この事例は、内部不正が次のような形で積み重なっていくことを示しています。
- 異議が唱えられないまま放置される小さな規程違反
- 統制テストではなく、信頼や在職年数に過度に依存していること
- 何かがおかしいと感じても「証明された」状態ではない場合に、エスカレーションが十分に行われない不十分なエスカレーション慣行
- 高い権限を持つ役割に対する摩擦を減らしてしまう、限定的な独立監督体制
まさにこのことから、社内不正の防止は単なるコンプライアンス上のチェック項目ではなく、ガバナンス上の重要な取り組みとして扱わなければなりません。
静かに制御が失敗する場所
内部の横領事件における破綻点は、華やかさはないものの、繰り返し見られる傾向があります。

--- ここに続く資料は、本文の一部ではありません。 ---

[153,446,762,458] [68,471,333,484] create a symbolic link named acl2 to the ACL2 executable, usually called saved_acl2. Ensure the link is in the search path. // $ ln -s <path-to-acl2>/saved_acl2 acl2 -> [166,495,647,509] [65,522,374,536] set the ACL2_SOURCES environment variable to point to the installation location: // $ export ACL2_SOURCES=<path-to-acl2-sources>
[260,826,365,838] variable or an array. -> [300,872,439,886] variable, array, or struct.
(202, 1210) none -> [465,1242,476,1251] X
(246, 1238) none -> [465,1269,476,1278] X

よく見られる失敗箇所としては、次のようなものがあります。
- 一人の担当者が取引の開始と承認、あるいは照合と修正の両方を行えてしまう職務分掌の不備
- アクセス権限の見直し手続きが一貫しておらず、権限が定期的な検証なしに蓄積されてしまうこと
- 特に、在職期間や評判によって役割が「安全」とみなされる場合に、独立した監督が十分に行われていない
- エスカレーションの基準が不明確で、スタッフが異常に気づいても、いつ・どのように報告や引き上げを行えばよいのか分からない
これらは小さなひびですが、誰もストレステストをしないと、気づかれないまま静かに広がっていきます。
信用組合が強化できる実務的なセーフガード
ここでは現実的な姿勢を保ちたいと思います。多くの信用組合はすでに強力な安全対策を講じています。これは一から作り直すことではなく、その対策をさらに強化し、制度としてきちんと整えることが目的です。
実践的な安全対策には、次のようなものがあります。
- 明確なトリガーとフォローアップ基準を定めて、従業員による不正行為の監視を強化すること
- 行動から監査のタイミングを予測できないよう、定期的なレビューだけでなく、ランダムな監査プログラムを制度化すること
- 不正対策部門と内部監査部門の連携を強化し、調査で得られたシグナルをガバナンス検証に反映させること
- 年次レビューサイクルだけでなく、オペレーショナルリスク管理と結びついた一貫した統制テスト
- 承認、オーバーライド、調整、および例外対応のための明確に定義されたレビュー手続き
金融機関での横領は、多くの場合、予測しやすさと管理の隙を悪用して行われます。ランダム性と一貫性を高めることで、その両方を減らすことができます。
社内における説明責任の文化を築く
内部不正の防止は、単に不正行為を発見することだけが目的ではありません。社内の説明責任の文化と、企業全体の不正防止ガバナンスを強化することが重要なのです。
つまり、次のことを指します。
- 所有権、実施サイクル、記録された結果を伴う明確なオペレーショナルリスクの管理体制
- 非公式な「問題なさそう」という評価ではなく、測定可能なフォローアップを伴う一貫した統制テスト
- 何をいつ誰がレビューするのかという曖昧さを取り除く、明確に定義されたレビュー手順
- 透明性のある説明責任により、スタッフが懸念事項を早期にエスカレーションしやすい環境を整えること
体系的なガバナンス・フレームワークと透明性の高い説明責任に投資する信用組合は、内部不正リスクの露呈を防ぎ、組合員の信頼を維持しやすくなります。
Fraudologyにおけるバンキングの進化
使命は変わりません:
- 不正防止に関する教育をさらに充実させる。
- 銀行業界コミュニティのリーダーシップを強化する。
- 地域銀行や信用組合の内部で実務を担う真のオペレーターを支援する。
- 持続可能な不正対策コミュニティ構築のためのフレームワークを構築する。
- 誇張ではなく、現実に根ざした不正防止の思想的リーダーシップを推進する。
銀行の不正防止の未来は、コミュニティにかかっています。
信用組合の不正防止の未来は、協力体制にかかっています。
不正対策業界の進化の行方は、情報の共有と価値観の一致にかかっています。
私たちは次の段階へ進んでいます。
そして、私たちはそれを共に成し遂げます。
常に警戒を怠らず、情報をアップデートし、詐欺対策を前進させ続けましょう。